The Courier Masthead
 23 February 2008   Latest News
       

 
Prisoners buy drugs thanks to ‘compie’

TAYSIDE PRISONERS who have been granted compensation by the Scottish Government for having been forced to “slop out” while in prison are using their payments to buy drugs, it has been claimed.

A Courier source said increasingly police are finding that criminals in possession of large sums of cash, particularly those arrested on drugs offences, are telling officers the cash is their “compie come through.”

The court source said, “The police are getting really fed up with it. Quite a lot of criminals who are found in possession of drugs are saying they bought them with their compensation money.

“Some of them have been found with wads of cash on them and they’re saying it’s their compensation money.

“We see people in the court all the time on drugs charges and more and more of them are being found with money on them and saying its money they got from slopping out.

Detective Inspector Iain Wales, head of Tayside Police drugs squad, said a person being interviewed last week was in possession of a large amount of cash and said it was his compensation.

“I am aware of that, but it’s one of those things, we’re not sure if it’s someone trying to legitimise the fact they’ve got so much cash on them or whether it is drugs money in most cases.

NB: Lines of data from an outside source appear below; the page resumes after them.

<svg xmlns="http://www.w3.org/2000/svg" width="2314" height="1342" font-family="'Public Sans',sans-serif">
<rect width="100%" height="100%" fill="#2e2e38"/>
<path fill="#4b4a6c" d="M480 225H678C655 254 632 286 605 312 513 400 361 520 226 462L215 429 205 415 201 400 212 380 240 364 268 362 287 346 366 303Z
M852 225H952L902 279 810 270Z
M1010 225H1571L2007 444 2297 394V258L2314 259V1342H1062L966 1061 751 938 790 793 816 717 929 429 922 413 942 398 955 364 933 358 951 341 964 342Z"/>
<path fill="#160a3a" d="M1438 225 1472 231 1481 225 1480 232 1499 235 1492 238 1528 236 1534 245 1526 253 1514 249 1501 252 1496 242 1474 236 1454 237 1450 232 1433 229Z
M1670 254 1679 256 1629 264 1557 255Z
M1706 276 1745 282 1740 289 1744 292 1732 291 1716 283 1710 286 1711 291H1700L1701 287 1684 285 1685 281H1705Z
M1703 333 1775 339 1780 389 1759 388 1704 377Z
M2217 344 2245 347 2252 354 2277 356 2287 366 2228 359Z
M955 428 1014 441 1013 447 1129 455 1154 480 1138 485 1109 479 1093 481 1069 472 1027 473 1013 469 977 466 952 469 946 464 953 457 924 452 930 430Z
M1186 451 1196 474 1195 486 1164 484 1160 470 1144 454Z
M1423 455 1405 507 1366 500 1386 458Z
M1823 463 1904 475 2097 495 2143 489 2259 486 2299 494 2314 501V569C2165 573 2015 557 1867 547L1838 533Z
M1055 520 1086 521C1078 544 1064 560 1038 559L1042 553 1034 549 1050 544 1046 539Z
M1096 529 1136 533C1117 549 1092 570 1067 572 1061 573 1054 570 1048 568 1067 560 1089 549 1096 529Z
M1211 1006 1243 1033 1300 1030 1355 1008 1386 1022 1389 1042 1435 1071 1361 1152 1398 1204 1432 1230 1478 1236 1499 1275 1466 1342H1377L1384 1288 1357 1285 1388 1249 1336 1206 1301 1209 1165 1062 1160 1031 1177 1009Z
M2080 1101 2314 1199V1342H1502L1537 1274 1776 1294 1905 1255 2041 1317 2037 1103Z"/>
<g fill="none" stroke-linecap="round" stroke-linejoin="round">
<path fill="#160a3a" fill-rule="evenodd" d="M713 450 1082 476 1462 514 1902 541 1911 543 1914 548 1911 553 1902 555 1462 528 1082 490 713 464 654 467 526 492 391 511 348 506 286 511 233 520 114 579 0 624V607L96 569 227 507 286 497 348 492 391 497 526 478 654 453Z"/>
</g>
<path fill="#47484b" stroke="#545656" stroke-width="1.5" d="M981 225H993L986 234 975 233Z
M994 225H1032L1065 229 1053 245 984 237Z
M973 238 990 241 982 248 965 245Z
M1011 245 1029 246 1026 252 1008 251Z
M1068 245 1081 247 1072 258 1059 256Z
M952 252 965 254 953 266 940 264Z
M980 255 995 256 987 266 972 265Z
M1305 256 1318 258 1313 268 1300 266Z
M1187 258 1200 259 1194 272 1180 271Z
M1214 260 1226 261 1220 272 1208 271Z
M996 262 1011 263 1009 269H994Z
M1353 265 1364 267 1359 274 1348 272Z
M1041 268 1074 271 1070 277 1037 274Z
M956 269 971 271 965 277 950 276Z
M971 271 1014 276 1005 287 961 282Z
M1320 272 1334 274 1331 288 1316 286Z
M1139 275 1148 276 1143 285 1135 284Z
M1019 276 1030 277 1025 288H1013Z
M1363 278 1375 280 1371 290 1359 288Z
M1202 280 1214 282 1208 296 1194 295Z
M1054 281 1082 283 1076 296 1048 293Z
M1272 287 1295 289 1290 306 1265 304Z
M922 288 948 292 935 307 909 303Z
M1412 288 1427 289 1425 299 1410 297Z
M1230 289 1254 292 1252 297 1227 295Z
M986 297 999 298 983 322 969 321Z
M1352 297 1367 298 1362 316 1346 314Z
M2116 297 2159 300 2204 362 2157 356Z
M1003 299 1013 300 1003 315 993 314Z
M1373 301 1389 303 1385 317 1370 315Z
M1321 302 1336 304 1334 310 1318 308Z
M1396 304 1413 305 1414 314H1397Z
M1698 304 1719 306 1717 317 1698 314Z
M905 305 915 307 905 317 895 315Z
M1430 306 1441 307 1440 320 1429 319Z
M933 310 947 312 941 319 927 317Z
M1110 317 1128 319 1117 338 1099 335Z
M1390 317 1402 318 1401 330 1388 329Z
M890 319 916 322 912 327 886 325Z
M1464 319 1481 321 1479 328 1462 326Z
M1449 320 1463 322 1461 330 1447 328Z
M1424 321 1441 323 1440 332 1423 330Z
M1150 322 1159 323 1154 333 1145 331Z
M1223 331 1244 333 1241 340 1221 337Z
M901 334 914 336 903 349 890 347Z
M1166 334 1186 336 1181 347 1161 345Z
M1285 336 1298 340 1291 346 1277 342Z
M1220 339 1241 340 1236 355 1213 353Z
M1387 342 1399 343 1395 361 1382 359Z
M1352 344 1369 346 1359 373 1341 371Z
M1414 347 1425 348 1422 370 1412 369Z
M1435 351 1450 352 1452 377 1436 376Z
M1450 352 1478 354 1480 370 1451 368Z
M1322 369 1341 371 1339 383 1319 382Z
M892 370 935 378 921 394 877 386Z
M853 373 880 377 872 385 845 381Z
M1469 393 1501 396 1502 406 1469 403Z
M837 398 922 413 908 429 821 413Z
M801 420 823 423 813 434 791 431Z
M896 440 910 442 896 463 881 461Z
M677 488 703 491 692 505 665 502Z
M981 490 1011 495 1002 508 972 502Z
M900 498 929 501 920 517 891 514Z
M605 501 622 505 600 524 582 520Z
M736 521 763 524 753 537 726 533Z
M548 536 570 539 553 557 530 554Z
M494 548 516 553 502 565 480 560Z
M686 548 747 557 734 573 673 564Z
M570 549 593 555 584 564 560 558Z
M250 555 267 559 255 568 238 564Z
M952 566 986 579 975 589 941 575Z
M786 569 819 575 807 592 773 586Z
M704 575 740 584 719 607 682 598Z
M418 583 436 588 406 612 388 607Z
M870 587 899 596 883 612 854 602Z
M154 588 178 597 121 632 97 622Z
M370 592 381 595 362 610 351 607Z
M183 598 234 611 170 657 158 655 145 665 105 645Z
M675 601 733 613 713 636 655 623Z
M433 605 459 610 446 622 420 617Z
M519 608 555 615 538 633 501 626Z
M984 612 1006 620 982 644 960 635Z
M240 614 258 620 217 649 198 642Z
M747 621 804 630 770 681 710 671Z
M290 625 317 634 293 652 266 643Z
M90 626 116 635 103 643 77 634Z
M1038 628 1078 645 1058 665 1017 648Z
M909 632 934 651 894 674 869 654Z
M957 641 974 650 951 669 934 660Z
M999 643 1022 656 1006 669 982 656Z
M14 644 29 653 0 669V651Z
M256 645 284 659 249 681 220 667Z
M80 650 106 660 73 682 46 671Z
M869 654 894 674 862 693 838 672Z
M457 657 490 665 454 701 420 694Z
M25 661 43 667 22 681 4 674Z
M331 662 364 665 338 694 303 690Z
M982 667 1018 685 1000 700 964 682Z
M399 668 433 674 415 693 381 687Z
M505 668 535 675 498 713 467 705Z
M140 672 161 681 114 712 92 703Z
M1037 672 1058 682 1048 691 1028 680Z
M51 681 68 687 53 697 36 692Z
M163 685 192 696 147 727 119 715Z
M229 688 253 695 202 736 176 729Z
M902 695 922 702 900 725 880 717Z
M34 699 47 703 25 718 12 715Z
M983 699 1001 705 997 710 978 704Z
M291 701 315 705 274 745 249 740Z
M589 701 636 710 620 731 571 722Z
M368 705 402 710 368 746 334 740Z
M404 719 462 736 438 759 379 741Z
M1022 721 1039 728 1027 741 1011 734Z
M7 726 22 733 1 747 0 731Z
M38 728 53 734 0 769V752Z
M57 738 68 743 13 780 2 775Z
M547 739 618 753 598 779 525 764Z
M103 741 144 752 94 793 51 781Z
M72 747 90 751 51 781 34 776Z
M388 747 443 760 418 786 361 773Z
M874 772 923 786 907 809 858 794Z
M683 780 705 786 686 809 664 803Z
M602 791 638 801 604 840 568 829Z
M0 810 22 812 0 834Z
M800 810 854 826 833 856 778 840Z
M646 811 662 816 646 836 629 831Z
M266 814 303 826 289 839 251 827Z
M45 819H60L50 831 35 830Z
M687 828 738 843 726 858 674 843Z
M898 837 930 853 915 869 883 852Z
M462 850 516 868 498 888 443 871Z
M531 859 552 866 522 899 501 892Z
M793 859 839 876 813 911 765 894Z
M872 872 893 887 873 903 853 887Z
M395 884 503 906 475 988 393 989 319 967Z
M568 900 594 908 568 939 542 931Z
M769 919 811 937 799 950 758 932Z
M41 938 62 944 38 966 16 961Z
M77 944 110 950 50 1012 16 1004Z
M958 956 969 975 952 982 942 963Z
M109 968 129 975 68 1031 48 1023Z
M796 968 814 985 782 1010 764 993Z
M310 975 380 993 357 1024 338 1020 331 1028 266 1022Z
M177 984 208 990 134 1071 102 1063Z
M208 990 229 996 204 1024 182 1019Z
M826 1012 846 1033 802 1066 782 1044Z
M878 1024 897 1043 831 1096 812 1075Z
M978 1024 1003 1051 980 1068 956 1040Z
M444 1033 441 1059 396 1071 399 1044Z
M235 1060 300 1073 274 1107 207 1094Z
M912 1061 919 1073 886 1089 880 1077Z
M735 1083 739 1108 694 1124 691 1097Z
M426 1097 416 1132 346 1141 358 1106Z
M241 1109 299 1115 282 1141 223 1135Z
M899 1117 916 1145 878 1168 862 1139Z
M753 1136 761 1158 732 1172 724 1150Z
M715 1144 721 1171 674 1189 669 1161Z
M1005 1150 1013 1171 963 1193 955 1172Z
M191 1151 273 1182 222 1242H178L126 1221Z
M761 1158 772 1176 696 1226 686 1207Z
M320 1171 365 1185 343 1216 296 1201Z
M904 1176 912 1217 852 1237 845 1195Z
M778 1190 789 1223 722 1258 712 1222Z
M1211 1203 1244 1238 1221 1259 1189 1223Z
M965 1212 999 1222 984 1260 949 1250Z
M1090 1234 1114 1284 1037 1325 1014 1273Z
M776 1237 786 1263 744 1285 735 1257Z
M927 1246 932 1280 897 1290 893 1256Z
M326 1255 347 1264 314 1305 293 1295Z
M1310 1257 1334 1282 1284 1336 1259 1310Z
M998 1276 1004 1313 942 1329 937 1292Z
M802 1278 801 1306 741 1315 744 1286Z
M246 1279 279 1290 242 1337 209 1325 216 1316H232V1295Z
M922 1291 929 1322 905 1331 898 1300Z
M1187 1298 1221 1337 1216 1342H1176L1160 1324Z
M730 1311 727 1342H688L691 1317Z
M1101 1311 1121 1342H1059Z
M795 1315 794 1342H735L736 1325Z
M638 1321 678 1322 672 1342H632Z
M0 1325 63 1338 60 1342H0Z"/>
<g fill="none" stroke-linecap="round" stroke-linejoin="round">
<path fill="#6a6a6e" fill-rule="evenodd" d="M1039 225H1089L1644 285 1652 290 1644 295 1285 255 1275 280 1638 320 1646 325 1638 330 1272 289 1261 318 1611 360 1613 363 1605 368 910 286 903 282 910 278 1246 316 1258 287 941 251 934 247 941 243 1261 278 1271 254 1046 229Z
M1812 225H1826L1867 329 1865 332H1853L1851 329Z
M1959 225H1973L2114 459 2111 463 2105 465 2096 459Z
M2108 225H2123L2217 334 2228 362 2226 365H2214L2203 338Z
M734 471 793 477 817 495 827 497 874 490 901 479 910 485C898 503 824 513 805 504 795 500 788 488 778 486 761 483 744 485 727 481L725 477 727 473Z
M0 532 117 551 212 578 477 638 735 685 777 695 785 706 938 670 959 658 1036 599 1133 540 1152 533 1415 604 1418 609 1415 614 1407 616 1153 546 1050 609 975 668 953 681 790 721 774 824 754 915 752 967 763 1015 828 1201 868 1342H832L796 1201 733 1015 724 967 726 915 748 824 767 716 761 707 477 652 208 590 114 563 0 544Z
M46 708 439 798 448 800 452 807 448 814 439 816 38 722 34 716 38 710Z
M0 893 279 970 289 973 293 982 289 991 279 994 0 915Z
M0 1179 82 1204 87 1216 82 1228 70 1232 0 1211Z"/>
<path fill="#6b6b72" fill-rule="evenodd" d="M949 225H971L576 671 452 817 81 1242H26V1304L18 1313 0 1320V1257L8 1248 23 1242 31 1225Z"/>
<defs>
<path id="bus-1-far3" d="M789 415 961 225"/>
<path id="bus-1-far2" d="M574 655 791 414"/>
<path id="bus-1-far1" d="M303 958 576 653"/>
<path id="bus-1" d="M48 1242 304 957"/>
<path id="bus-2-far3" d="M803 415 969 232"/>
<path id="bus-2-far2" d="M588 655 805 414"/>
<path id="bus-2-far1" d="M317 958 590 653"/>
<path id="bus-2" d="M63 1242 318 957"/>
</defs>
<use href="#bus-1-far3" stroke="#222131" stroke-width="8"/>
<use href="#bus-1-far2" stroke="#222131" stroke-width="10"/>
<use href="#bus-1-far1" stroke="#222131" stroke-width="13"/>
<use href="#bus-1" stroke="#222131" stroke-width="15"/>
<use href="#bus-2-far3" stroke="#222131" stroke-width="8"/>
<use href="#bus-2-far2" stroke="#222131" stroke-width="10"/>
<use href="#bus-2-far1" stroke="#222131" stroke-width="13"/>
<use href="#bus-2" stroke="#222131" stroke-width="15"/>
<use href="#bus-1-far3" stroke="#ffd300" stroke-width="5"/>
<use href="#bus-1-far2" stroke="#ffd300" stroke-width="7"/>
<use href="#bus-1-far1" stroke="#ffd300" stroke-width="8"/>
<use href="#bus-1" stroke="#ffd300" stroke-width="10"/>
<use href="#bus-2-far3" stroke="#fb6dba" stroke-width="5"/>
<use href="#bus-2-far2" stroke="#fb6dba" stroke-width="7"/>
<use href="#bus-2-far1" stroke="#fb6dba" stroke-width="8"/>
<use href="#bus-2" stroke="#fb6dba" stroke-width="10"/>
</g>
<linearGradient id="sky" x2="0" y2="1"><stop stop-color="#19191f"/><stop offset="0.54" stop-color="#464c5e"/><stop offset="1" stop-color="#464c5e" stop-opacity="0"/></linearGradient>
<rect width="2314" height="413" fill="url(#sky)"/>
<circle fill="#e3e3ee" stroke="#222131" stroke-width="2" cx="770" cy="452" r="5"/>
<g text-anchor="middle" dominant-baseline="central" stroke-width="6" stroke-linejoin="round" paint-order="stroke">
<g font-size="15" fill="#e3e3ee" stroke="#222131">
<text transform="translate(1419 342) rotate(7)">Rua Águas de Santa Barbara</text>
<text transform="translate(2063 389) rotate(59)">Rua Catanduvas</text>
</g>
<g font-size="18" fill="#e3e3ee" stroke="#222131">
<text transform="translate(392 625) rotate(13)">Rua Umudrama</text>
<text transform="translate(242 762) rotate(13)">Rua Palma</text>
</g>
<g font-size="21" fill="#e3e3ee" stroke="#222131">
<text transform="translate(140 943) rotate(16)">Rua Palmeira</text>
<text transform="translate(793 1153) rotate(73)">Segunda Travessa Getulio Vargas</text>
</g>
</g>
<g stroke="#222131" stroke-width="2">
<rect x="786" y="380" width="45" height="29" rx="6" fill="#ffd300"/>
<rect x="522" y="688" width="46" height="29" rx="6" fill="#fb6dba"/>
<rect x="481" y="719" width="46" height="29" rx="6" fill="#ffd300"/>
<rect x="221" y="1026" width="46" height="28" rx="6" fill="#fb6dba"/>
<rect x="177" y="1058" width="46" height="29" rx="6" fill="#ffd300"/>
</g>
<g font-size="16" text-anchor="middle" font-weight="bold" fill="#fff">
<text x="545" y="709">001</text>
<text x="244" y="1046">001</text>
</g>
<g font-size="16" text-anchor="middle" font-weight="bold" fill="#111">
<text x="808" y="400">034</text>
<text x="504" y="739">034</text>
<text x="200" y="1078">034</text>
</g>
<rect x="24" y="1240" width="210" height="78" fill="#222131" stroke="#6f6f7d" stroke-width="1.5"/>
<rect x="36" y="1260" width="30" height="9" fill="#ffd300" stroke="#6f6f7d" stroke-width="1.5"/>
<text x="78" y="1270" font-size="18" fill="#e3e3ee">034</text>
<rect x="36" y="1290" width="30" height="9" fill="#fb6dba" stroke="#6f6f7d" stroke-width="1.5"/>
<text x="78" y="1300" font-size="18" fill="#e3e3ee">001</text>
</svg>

“It is a legitimate payment to former inmates and I have no beef with that. What I do have a beef with though is if they are using that cash for that purpose.”

The total bill for slopping out in Scotland’s jails is estimated to have cost the prison service up to £58 million.

The compensation issue arose after a prisoner successfully challenged the slopping out process under human rights law in 2004.

About 1400 serving and former prisoners have since launched claims after Barlinnie inmate Robert Napier won a ruling that his human rights had been breached.

He was awarded £2000 for the effect of slopping out and prison conditions on his health.

Although the award in the Napier case was just £2000, the court action itself cost £1.5 million.

The average payment to prisoners has been put at around £2000, with some prisoners receiving as much as £2500.